— ZITIERTER AUSZUG —

<<<<

Immer auf der Suche nach neuen Einnahmequellen: ECA-Chef Karl-Heinz Rummenigge (rechts) zu Besuch in der New Yorker Börse Foto: dpa

Es ist knapp 500 Jahre her, da soll der Konquistador Hernán Cortés dem aztekischen Kaiser Montezuma II. offenbart haben, dass die Spanier unter einer Krankheit am Herzen litten. Eine Krankheit, die nur mit Gold kuriert werden könne. Montezuma II. schüttete die Spanier daraufhin mit dem Edelmetall zu, um seine Haut zu retten.

Jetzt ist es anscheinend wieder ausgebrochen, dieses tückische cortésische Goldfieber. Die europäischen Fußball-Topklubs, zusammengeschlossen in der European Club Association (ECA), hat es befallen. Und sie meinen die wirksamste Medizin zu kennen: mehr Kohle aus der Uefa Champions League.

>>>>

— AUFGABENSTELLUNG —
a) Erkläre in ein bis drei Sätzen anhand des Artikels über die ECA, weshalb Montezuma II. die Spanier mit Gold überschüttete.
b) Schreibe den Artikel über die ECA im Anschluss an seinen letzten Satz weiter.

— DATENSÄTZE —
<<<<

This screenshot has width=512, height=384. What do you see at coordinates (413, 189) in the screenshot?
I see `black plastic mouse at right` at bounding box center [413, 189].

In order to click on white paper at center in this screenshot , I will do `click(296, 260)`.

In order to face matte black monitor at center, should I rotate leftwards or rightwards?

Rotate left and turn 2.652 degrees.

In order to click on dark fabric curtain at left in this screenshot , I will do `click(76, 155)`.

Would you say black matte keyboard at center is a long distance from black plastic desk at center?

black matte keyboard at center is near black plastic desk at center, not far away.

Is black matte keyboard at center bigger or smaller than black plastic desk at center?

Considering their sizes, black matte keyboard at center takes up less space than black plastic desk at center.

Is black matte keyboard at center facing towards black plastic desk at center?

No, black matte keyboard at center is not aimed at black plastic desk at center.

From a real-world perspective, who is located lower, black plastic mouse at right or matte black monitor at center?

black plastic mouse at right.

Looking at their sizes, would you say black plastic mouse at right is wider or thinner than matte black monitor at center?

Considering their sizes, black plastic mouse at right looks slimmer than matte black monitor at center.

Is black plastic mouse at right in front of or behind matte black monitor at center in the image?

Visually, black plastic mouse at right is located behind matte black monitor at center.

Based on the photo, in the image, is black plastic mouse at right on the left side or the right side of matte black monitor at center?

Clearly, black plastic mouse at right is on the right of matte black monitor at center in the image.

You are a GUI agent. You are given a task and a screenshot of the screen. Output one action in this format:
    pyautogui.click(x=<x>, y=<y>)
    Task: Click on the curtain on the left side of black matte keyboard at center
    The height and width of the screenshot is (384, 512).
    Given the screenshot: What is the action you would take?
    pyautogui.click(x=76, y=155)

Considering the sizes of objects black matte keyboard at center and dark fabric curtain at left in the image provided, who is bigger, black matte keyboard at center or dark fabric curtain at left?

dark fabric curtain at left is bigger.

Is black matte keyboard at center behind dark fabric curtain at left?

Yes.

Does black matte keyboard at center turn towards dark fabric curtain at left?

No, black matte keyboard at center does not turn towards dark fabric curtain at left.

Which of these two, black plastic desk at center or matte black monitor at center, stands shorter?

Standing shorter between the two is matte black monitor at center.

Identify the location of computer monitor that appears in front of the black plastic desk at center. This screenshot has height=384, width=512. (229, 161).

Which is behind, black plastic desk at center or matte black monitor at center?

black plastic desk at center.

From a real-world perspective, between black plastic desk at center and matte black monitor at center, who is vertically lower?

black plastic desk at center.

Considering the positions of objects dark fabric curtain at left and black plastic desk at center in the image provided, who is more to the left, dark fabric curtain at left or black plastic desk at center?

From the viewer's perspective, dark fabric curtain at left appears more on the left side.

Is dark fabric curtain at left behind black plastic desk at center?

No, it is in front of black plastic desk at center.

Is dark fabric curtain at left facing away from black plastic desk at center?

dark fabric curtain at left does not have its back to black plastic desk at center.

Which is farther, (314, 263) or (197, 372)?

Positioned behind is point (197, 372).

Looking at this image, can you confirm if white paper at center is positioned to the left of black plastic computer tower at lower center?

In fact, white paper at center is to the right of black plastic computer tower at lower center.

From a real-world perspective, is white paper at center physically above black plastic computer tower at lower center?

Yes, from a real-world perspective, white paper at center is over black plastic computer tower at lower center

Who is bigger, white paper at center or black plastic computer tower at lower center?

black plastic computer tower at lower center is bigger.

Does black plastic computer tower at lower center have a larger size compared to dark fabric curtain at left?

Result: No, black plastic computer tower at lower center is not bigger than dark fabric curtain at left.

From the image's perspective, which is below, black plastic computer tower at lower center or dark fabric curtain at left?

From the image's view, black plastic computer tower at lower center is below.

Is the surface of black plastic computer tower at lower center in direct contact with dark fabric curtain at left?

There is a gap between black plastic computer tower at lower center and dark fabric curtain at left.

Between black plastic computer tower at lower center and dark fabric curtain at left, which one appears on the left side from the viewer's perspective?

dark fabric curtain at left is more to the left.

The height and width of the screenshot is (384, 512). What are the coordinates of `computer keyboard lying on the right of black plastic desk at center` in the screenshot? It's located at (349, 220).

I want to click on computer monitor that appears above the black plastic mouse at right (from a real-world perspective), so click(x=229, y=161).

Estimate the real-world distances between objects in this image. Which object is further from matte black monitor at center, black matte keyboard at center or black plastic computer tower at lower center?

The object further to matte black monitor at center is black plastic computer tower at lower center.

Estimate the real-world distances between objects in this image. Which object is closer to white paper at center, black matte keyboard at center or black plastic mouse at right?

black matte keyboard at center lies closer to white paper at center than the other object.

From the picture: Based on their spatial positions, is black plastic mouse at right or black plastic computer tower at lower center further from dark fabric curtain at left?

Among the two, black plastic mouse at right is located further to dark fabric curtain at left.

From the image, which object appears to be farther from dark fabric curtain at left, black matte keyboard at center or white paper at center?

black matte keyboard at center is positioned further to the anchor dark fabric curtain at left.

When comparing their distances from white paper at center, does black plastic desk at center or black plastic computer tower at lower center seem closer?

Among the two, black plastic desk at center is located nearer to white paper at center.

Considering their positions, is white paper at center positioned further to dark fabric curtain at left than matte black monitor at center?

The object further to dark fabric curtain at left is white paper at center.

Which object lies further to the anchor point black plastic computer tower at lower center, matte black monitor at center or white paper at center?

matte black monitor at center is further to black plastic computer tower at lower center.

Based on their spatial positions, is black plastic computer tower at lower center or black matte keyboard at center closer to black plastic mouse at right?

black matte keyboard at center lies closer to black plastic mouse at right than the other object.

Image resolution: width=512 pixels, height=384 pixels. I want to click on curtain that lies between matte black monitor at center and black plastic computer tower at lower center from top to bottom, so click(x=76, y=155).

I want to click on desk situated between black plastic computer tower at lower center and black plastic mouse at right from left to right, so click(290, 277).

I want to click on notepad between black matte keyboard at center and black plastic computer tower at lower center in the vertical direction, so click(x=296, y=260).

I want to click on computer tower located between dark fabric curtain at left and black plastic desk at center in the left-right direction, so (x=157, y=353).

>>>>

— ANTWORTEN JE AUFGABE —
a) Cortés soll ihm erklärt haben, die Spanier litten an einer Herzkrankheit, die nur mit Gold geheilt werden könne. Montezuma II. gab ihnen daraufhin reichlich Gold, um seine eigene Haut zu retten.

b)
Und die Uefa? Sie reagiert wie einst Montezuma II. – und gibt und gibt. Mit allen Mitteln will der europäische Fußballverband die großen Klubs unter seinem Dach halten. Denn die drohen mit einer eigenen Veranstaltung, einer europäischen oder gar weltweiten Superliga.

Um das zu verhindern, sollen die großen Klubs besänftigt werden. Ab 2018 erhalten die Spitzenligen vier feste Champions-League-Startplätze und die Spitzenklubs – der FC Bayern, Real Madrid, FC Barcelona und so weiter – aufgrund des neu eingeführten Teamkoeffizienten mehr Geld aus dem Uefa-Wettbewerbstopf, der aktuell mit 2,35 Milliarden Euro aus TV- und Werbeeinnahmen gefüllt ist und ab 2018 knapp eine Milliarde mehr beinhalten soll. Dieser Teamkoeffizient soll sicherstellen, dass die Großen groß bleiben. Denn ihre Erfolge aus der Vergangenheit werden finanziell Berücksichtigung finden. Der Kicker hat einmal ausgerechnet, was das ab 2018 bedeutet: Für Real Madrids Champions-League-Sieg gäbe es dann mehr als 135 Millionen Euro, doppelt so viel wie zuletzt.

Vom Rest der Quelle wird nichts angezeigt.